Binarization of dataset for VAE

Hi everyone,

Looking at the tutorial on VAEs (Variational Autoencoders β€” Pyro Tutorials 1.8.4 documentation) it appears to me strange why the data is not binarized, even though the calculation of the likelihood of the image is supposed to be with respect to generation by a bernoulli distribution.

# define the model p(x|z)p(z)
def model(self, x):
    # register PyTorch module `decoder` with Pyro
    pyro.module("decoder", self.decoder)
    with pyro.iarange("data", x.size(0)):
        # setup hyperparameters for prior p(z)
        z_loc = x.new_zeros(torch.Size((x.size(0), self.z_dim)))
        z_scale = x.new_ones(torch.Size((x.size(0), self.z_dim)))
        # sample from prior (value will be sampled by guide when computing the ELBO)
        z = pyro.sample("latent", dist.Normal(z_loc, z_scale).independent(1))
        # decode the latent code z
        loc_img = self.decoder.forward(z)
        # score against actual images
        pyro.sample("obs", dist.Bernoulli(loc_img).independent(1), obs=x.reshape(-1, 784))

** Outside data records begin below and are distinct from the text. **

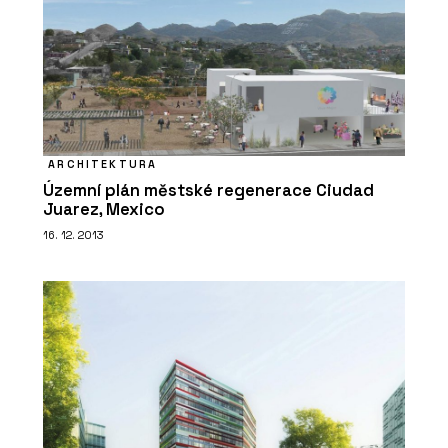
ARCHITEKTURA
Územní plán městské regenerace Ciudad
Juarez, Mexico
16. 12. 2013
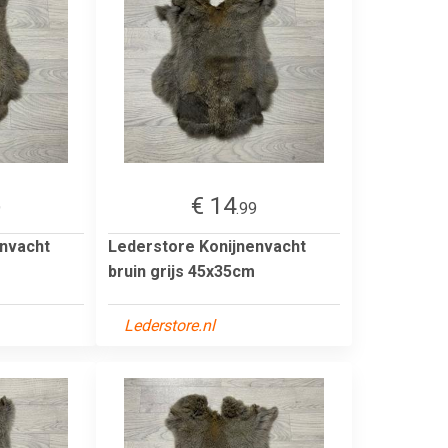
€ 14
9
.99
envacht
Lederstore Konijnenvacht
bruin grijs 45x35cm
Lederstore.nl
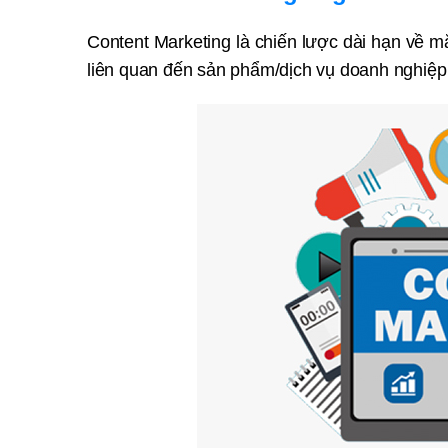
Content Marketing là chiến lược dài hạn về mặt
liên quan đến sản phẩm/dịch vụ doanh nghiệp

How is the likelihood calculated when the observation is not 0 or 1?, what is it actually calculating?.

I also noticed that results are better at digit generation when binarization is not done, even though the elbo is better when doing binarization.

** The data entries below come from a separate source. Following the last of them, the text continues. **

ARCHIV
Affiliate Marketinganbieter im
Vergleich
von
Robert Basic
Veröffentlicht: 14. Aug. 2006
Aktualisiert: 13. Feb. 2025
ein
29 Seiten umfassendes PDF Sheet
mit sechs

You could take a look at #529 for some context on this. It works out because of the way Bernoulli.log_prob is implemented which computes binary_cross_entropy, and hence can be passed a continuous value. A more elegant approach would be to use a distribution valued observation as discussed in #988.

1 Like

I see, due to the bce under the bernoulli it works under the hood as a regular implementation in pytorch.

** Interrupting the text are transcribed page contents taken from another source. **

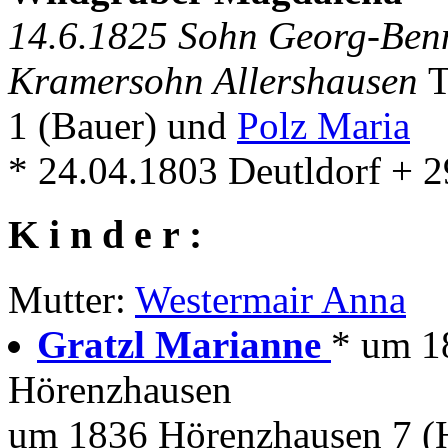
14.6.1825 Sohn Georg-Ben
Kramersohn Allershausen
T
1 (Bauer) und
Polz Maria
* 24.04.1803 Deutldorf + 
K i n d e r :
Mutter:
Westermair Anna
Gratzl Marianne
* um 1
Hörenzhausen
um 1836 Hörenzhausen 7 (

About the distribution valued observation, how would that work?

About the distribution valued observation, how would that work?

see the discussion in the issue neeraj linked above, it’s a wip idea. feel free to contribute to the discussion if you have ideas!

You could alternatively explicitly marginalize out the binarization process, which I believe is eqivalent to the continuous-observation trick in the tutorial:

with pyro.iarange("pixels", 784):
    binarized = pyro.sample("binarized",
                            dist.Bernoulli(x.reshape(-1, 784),
                            infer={'enumerate': 'parallel'})
    pyro.sample("obs", dist.Bernoulli(loc_img), obs=binarized)

...
svi = SVI(model, guide, optim, loss=TraceEnum_ELBO(max_iarange_nesting=2))
2 Likes

Interesting, so internally pyro traces the binarization, which would be different from having binary input data i guess.

Why do we need the max_iarange_nesting=2 inside the loss function definition?